(Brief 1) Echo the rows from the line that contains "left wrist: (1580, 947, 34)" through the line that contains "right shoulder: (883, 254, 20)", including both of those lines, and leave out any pictures.

*** Document text Section Begins ***

Wednesday, August 02, 2006

more victims

Barbara emailed me this morning. She too received the Mars message. Believing it to be true, she asked me to bring out my telescope on the designated date. Once again, I explained to her that it was a hoax (although I'm happy to bring out the 'scope). She forwarded the message she was referring to. So I finally get to see the missive (funny that I haven't received it directly).
The Red Planet is about to be spectacular!

This month and next, Earth is catching up with Mars in an encounter that will culminate in the closest approach between the two planets in recorded history. The next time Mars may come this close is in 2287. Due to the way Jupiter's gravity tugs on Mars and perturbs its orbit, astronomers can only be certain that Mars has not come this close to Earth in the Last 5,000 years, but it may be as long as 60,000 years before it happens again.

The encounter will culminate on August 27th when Mars comes to within 34,649,589 miles of Earth and will be (next to the moon) the brightest object in the night sky. It will attain a magnitude of -2.9 and will appear 25.11 arc seconds wide. At a modest 75-power magnification

Mars will look as large as the full moon to the naked eye.

Mars will be easy to spot. At the beginning of August it will rise in the east at 10 p.m. and reach its azimuth at about 3 a.m.

*** Document text Section Ends ***
*** Records to process Section Begins ***

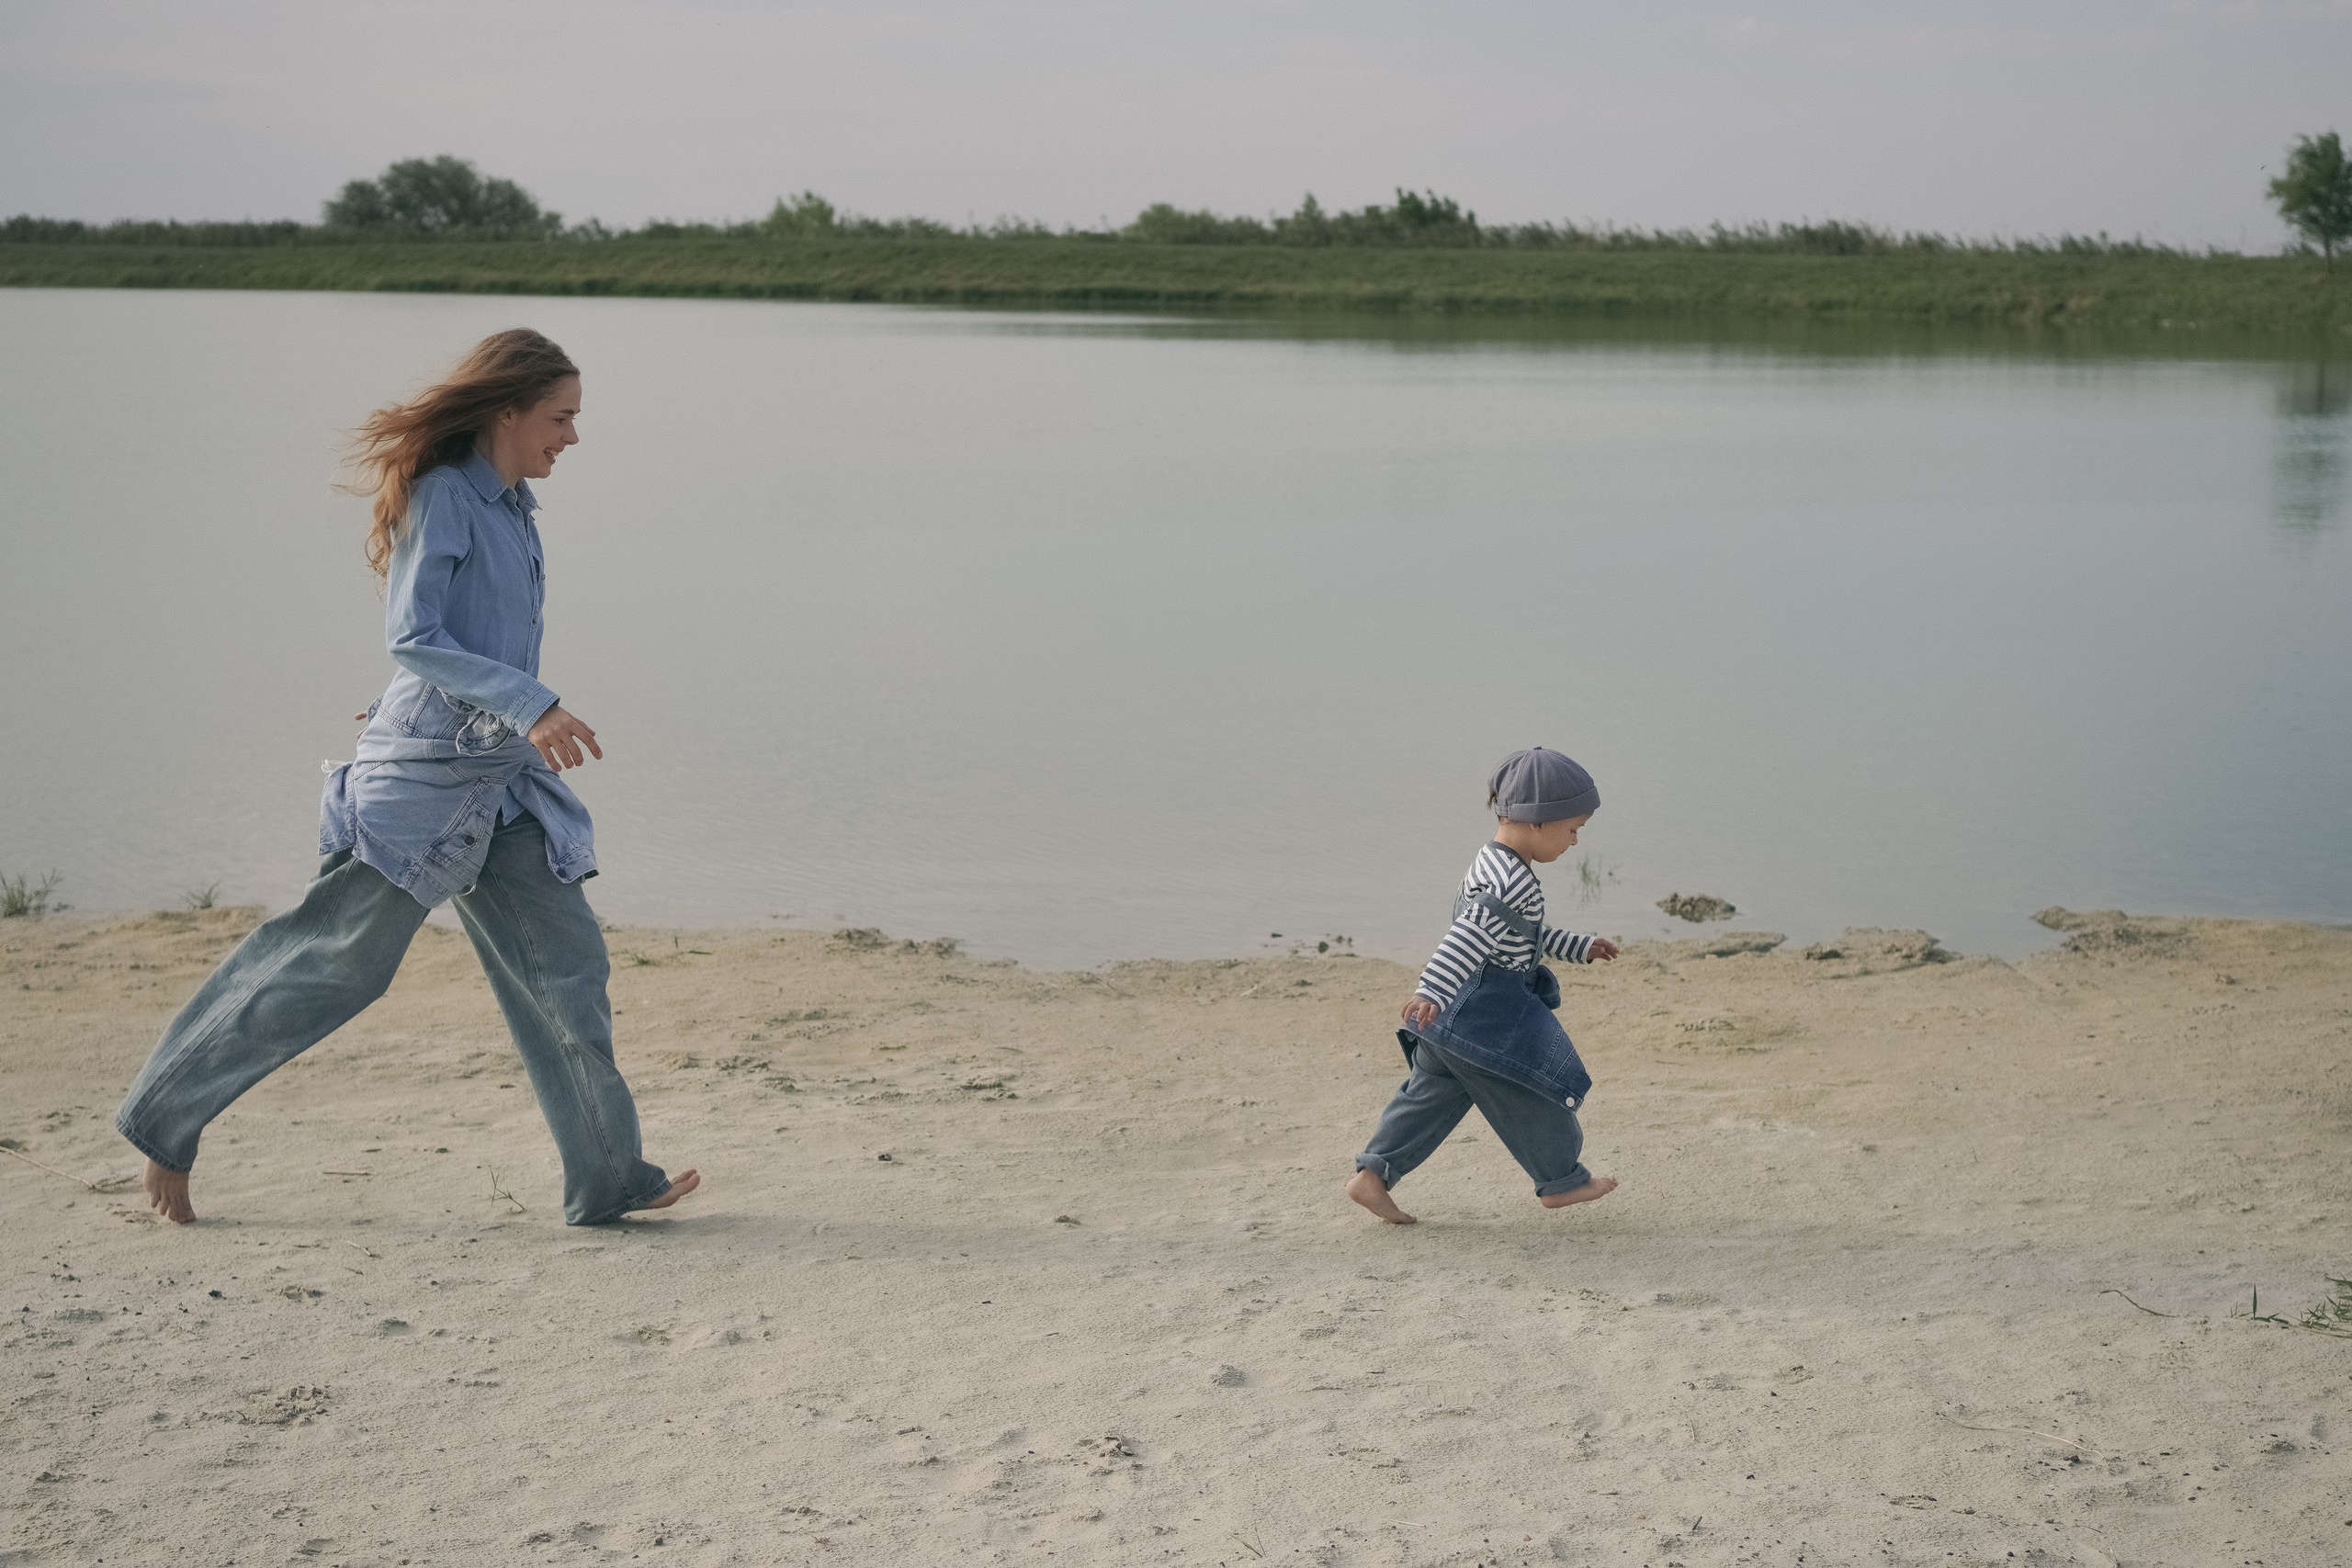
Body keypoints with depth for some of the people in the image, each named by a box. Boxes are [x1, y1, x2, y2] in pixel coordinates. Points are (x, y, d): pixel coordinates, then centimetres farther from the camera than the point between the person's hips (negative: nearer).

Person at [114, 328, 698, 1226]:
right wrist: (529, 704, -26)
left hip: (500, 780, 9)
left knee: (566, 965, 4)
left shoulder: (510, 505, 13)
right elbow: (412, 637, -21)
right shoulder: (442, 495, -12)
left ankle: (608, 1180, 9)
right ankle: (164, 1119, 14)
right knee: (330, 960, -1)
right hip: (426, 776, -8)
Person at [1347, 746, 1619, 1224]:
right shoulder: (1513, 883, -22)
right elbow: (1468, 938, -34)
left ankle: (1373, 1173, 10)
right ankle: (1562, 1180, 21)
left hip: (1451, 1013, 10)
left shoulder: (1491, 866, 13)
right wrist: (1431, 993, -43)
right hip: (1486, 1015, -10)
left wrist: (1580, 947, 34)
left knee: (1432, 1095, 13)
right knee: (1534, 1093, 6)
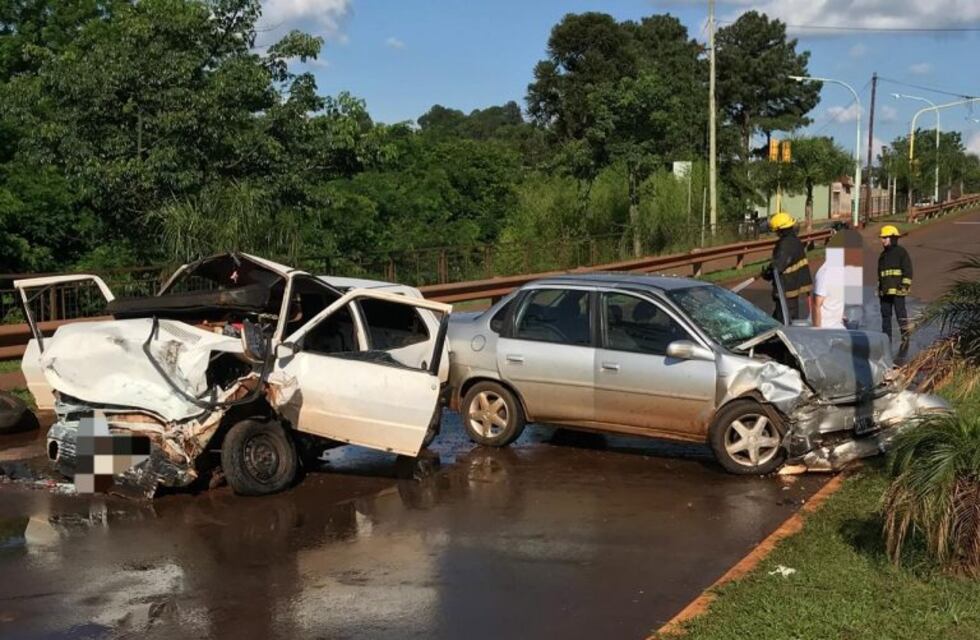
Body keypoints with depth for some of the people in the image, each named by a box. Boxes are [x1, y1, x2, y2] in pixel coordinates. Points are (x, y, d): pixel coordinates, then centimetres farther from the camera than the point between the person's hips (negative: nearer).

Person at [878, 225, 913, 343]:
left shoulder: (901, 252, -2)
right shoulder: (883, 254, 20)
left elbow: (908, 270, -7)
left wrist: (905, 285, -14)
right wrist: (879, 288, 21)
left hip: (897, 289, -7)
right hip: (885, 291, 7)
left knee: (901, 313, -6)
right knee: (885, 314, 6)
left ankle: (905, 337, 1)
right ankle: (886, 338, 11)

*** Records to process Section Ends ***

(Brief 2) From the Mars blog post, give the passage again starting at the words "Barbara emailed me" and ending after "it happens again.", with "telescope" replaced by "binoculars".

(Exercise answer 1)
left wrist: (1580, 947, 34)
left knee: (1432, 1095, 13)
right knee: (1534, 1093, 6)
Body keypoints with depth for some of the people in the image, each named by a box. Boxes are [x1, y1, x2, y2] in pixel coordinates. Points are (x, y, d): pixel coordinates, then centimetres farther from the camera than the point between the person's hips (negative: nearer).

Person at [878, 225, 913, 343]:
left shoulder: (901, 252, -2)
right shoulder: (883, 254, 20)

(Exercise answer 2)
Barbara emailed me this morning. She too received the Mars message. Believing it to be true, she asked me to bring out my binoculars on the designated date. Once again, I explained to her that it was a hoax (although I'm happy to bring out the 'scope). She forwarded the message she was referring to. So I finally get to see the missive (funny that I haven't received it directly).
The Red Planet is about to be spectacular!

This month and next, Earth is catching up with Mars in an encounter that will culminate in the closest approach between the two planets in recorded history. The next time Mars may come this close is in 2287. Due to the way Jupiter's gravity tugs on Mars and perturbs its orbit, astronomers can only be certain that Mars has not come this close to Earth in the Last 5,000 years, but it may be as long as 60,000 years before it happens again.